━━ RECORDS SHOWN ━━
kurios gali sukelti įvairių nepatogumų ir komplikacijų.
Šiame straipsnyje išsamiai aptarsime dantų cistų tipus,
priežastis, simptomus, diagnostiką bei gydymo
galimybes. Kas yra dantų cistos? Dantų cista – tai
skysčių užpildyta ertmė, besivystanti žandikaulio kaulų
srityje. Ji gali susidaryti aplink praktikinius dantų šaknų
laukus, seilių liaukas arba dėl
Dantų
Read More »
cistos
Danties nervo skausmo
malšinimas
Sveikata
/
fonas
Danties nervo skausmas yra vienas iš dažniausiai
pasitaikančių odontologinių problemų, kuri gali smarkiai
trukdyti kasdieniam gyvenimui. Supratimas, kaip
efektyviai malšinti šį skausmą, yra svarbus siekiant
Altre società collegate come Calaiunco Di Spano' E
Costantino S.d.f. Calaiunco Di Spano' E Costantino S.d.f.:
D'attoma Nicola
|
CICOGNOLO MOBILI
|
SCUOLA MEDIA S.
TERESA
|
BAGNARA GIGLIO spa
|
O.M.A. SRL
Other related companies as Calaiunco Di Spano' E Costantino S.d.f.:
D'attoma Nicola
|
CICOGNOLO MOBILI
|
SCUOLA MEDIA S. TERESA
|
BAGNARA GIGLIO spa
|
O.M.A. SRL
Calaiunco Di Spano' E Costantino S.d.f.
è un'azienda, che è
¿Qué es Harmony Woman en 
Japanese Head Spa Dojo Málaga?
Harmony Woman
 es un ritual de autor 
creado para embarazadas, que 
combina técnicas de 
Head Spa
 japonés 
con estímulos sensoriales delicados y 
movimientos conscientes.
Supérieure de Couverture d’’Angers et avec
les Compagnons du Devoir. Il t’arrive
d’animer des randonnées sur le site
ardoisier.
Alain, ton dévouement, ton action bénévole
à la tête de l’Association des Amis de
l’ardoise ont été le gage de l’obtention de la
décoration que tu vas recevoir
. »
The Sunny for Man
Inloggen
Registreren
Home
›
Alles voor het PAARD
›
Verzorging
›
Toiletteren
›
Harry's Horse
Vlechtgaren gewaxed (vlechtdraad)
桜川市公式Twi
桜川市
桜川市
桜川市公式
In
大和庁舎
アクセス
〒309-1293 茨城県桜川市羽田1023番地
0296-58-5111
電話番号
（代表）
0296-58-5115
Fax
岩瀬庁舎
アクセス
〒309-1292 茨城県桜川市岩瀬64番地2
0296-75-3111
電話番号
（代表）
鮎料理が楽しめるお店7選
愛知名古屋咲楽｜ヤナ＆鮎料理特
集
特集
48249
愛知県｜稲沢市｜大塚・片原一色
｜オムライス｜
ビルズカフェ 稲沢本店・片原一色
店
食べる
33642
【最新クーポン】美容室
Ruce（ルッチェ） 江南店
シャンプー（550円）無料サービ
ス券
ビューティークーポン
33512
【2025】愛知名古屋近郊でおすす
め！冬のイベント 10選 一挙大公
━━━
▸ ASSIGNMENT
The lines needed are those in the data above that hold the string "SCUOLA"; copy each of them.

▸ ANSWER AREA
SCUOLA MEDIA S.
SCUOLA MEDIA S. TERESA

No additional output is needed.